Le détroit d’Hormuz, qui transporte environ un cinquième du pétrole mondial, est partiellement fermé depuis que l’Iran a imposé des restrictions à la suite des hostilités entre les États‑Unis et Israël. La Hormozgan Provincial Command de la Marine des Gardiens de la révolution islamique (IRGC) a pris le contrôle du passage, instaurant un système de péage où chaque navire doit fournir ses documents d’identification, son cargaison et sa destination, et parfois payer avant d’être autorisé à transiter. Selon le Conseil de l’UE, le commandement a même menacé d’utiliser des missiles ou des drones contre les bateaux qui traverseraient le détroit.
L’UE a donc inscrit sur sa liste blanche Mohammad Akbarzadeh, adjoint du commandement politique de la Marine IRGC et porte-parole, ainsi que Hamid Hosseini, représentant de l’Union des exportateurs d’hydrocarbures et de produits pétrochimiques d’Iran. Les mesures prévoient le gel des avoirs, l’interdiction de recevoir des fonds ou des ressources, ainsi que des restrictions de voyage. Au total, le régime sanctionnaire couvre désormais 26 personnes et 27 entités liées aux actions iraniennes au Moyen‑Orient.
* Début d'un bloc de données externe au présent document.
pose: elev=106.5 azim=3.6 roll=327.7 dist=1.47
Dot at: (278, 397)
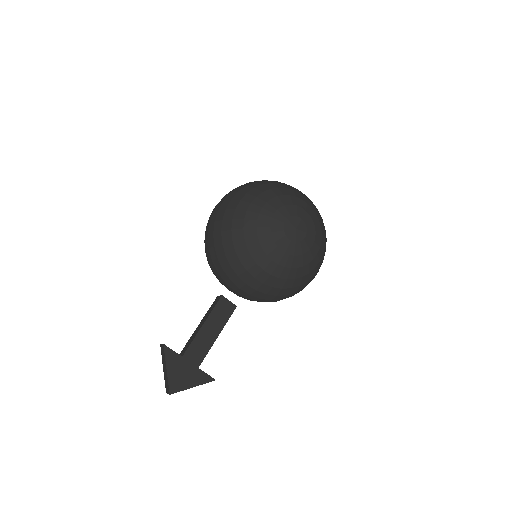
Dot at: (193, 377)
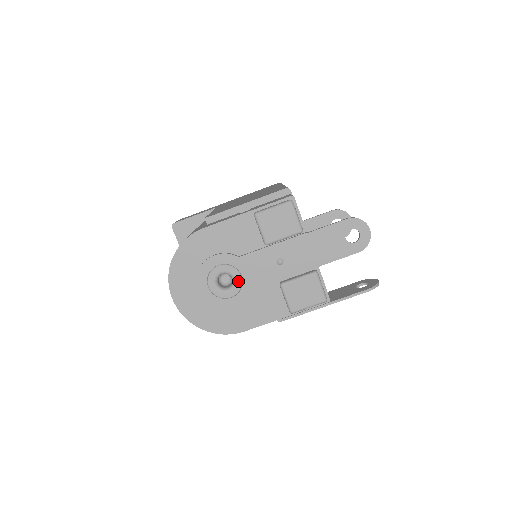
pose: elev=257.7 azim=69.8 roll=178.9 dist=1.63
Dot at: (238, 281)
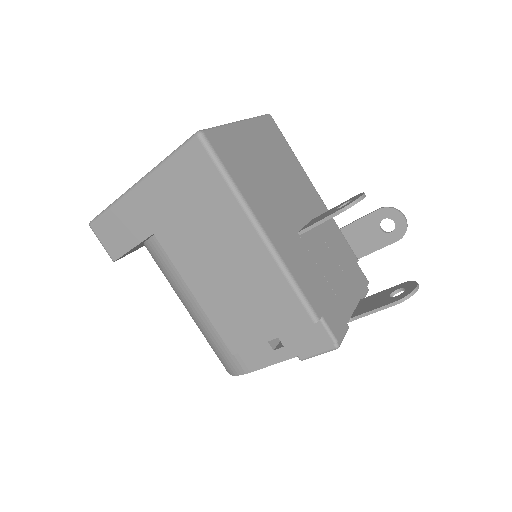
Dot at: occluded
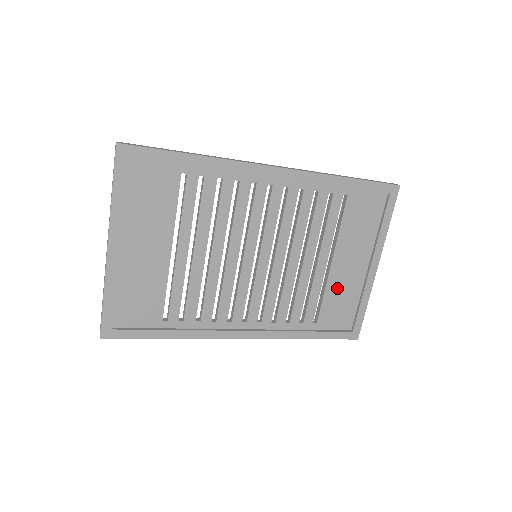
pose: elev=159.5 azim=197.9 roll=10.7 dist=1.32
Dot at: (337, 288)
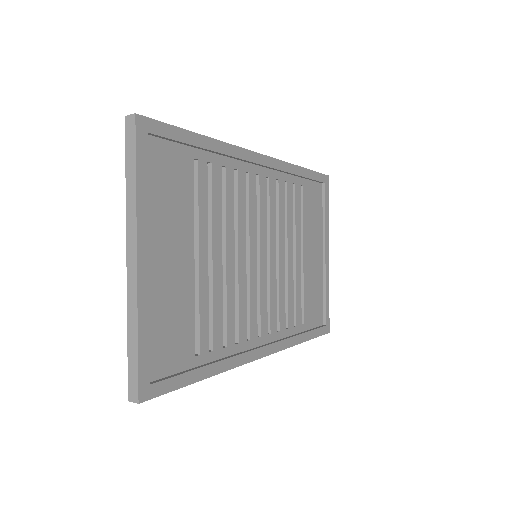
Dot at: (310, 282)
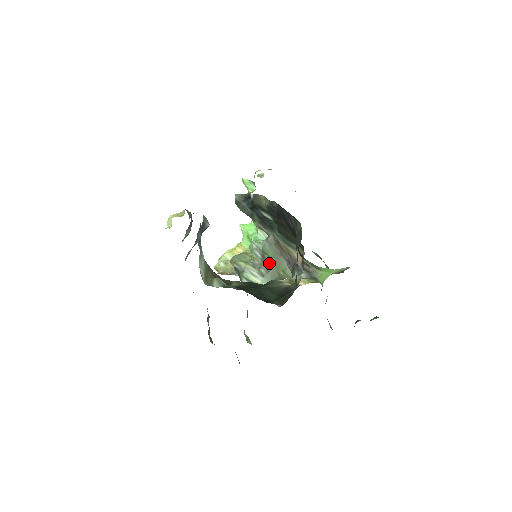
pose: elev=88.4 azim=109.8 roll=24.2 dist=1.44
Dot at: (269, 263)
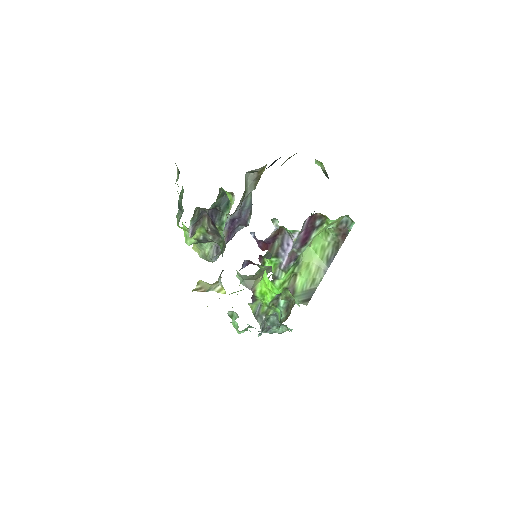
Dot at: (255, 275)
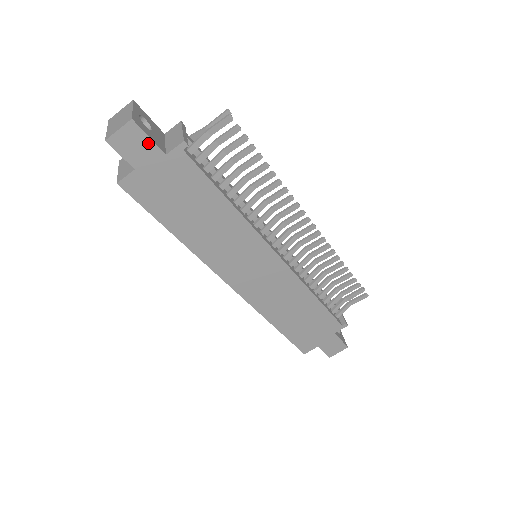
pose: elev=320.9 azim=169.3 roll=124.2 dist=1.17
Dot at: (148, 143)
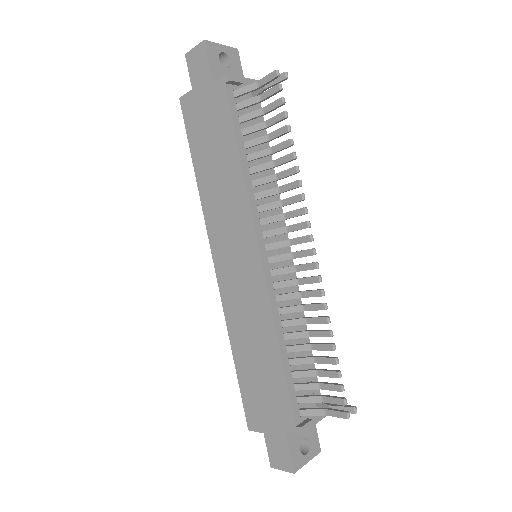
Dot at: (207, 67)
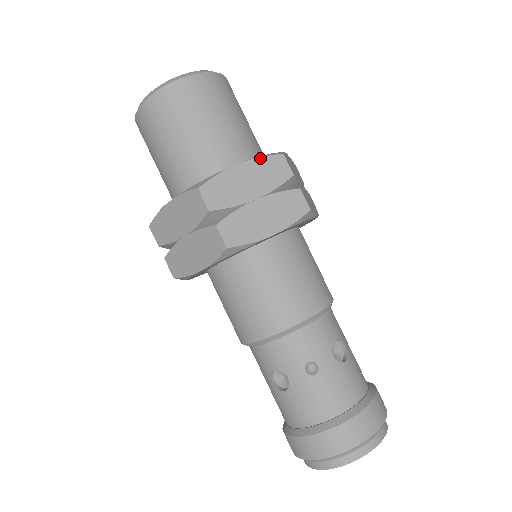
« Les actions de l’Iran sont inacceptables. C’est la première fois que l’UE applique son nouveau régime de liberté de navigation et, si nécessaire, nous le réappliquerons », a déclaré Kaja Kallas, haute représentante de l’UE pour les affaires étrangères, lors d’une conférence à Chypre.
Le député au ministère des Affaires étrangères iranien, Kazem Gharibabadi, a qualifié la décision « politique et hypocrite », affirmant que l’Iran poursuivra sa stratégie de souveraineté sur le détroit.
Ces sanctions, annoncées le 8 juin 2026, s’inscrivent dans un effort plus large de l’UE pour faire respecter la résolution 2817 du Conseil de sécurité de l’ONU et garantir la sécurité maritime. Elles pourraient également préparer une future mission navale européenne, envisagée par la France et le Royaume‑Uni, dès que les hostilités se calmeront.
La tension persiste, mais l’Europe montre désormais qu’elle est prête à mettre le cap sur la défense du commerce maritime mondial.